A very simple equipment under construction but illustrating the purpose of these buffet stations is described in U.S. Pat. No. 6,629,620 (Freeman, 2003), which refers to an food service equipment ideal for storing and protecting a variety of prepared foods using efficient and manageable containers to allow and easy and efficient food transfer; a modality of the equipment includes a container, a closing lid, specialized containers and support members. The container can be internally lined with a watertight material such as plastic or galvanized metal; the support members can be removable and covered with a non-corrosive material. Food containers can have various shapes and be made of different materials according to the temperature at which food is intended to be kept, and they are not a part of the equipment; therefore, any container can be used, provided that it allows the lid to close. Before using these containers in the equipment; they can be stored in a refrigerator or a conventional oven in case of cold or hot food, respectively. The equipment does not include supporting elements that allow keeping food containers fixed inside the equipment, and therefore, they could move during use.
As for U.S. Pat. No. 7,997,438 (Kelly, 2011), it describes a buffet server with removable internal dividers and insertable-removable food containers allowing the partition of the interior into one or up to six compartments. Evidently, the shape of the food containers is limited to conform to that of the container.
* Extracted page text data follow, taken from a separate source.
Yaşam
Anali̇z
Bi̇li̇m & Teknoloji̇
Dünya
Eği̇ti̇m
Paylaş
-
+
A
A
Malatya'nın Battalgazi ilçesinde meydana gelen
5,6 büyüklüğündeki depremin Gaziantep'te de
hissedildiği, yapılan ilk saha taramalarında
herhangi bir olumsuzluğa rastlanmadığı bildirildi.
In the market, some brands are recognized for the quality and variety of their equipment. Among them, Bonchef® (http://www.bonchef.com) and Bugambilia® (http://www.bugambilia.net) offer stations that can be ordered as complete design through a system of support plates (tiles) and inserts in the shape and size of the cavities of the plate (tile). Its main disadvantage is being a “rigid” system where the only pieces that can be inserted are those matching the cavities of the plate, which prevents reconfiguring the order and size of the inserts, being the depth the only modifiable feature because the inserts are hanging inside the well.
A second option of Bonchef® is a system of supports and inserts to create your own customized configuration, and for this purpose it provides a system of profiles supporting the inserts (food containers). A disadvantage of the design of this system of support and inserts is that the contact surface between the profile and the insert is smooth, and therefore, the insert could fall into the well in case the support profile moves when the station is being used.
A second option of Bugambilia® is a supporting system for the inserts, in which a perforated table is inserted into the well, which serves as a base for the inserts. Its inconvenience is that all the inserts used must have the same depth to maintain the same upper height, and each table must be manufactured according to the dimensions and depth of each well.